What is the number of lines below that hold "ducha"? Answer with that number only.
(Dataset entries Opens)
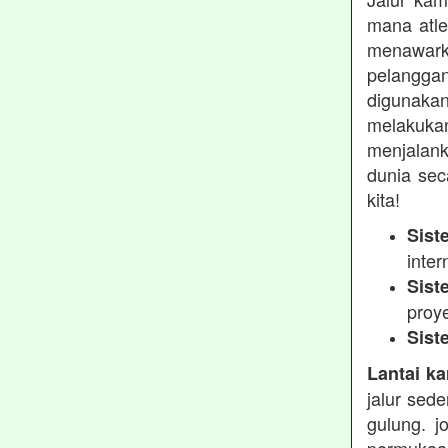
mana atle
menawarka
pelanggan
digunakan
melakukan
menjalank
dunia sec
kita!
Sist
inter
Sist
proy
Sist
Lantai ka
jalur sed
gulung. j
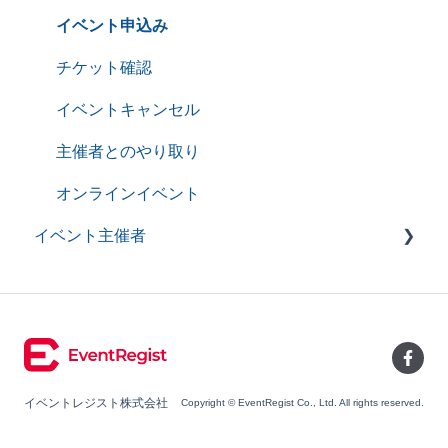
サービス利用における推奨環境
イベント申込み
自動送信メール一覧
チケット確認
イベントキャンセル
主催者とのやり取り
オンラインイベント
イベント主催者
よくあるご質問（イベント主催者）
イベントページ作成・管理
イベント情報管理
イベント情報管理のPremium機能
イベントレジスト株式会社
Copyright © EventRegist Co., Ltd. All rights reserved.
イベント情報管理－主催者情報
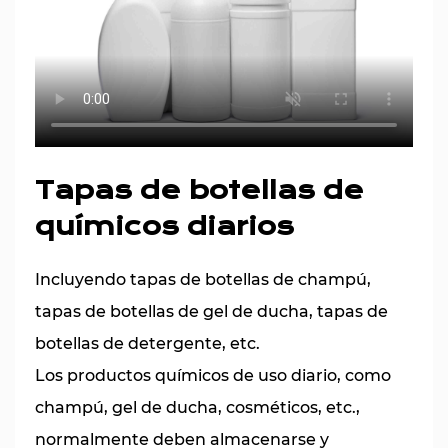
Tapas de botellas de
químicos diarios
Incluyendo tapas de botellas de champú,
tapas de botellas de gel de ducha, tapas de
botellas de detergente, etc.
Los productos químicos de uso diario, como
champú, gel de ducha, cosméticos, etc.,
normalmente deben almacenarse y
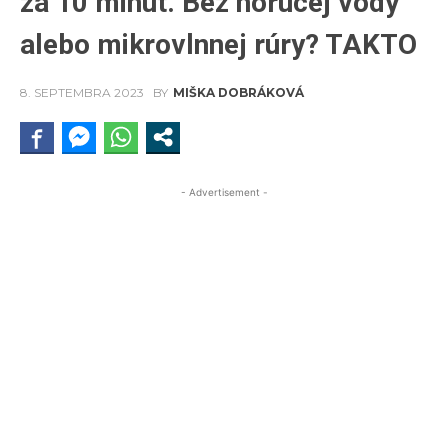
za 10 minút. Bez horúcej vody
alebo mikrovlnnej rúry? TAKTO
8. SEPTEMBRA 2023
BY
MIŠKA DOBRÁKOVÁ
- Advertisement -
(Dataset entries Closes)
» **Exercise output**
2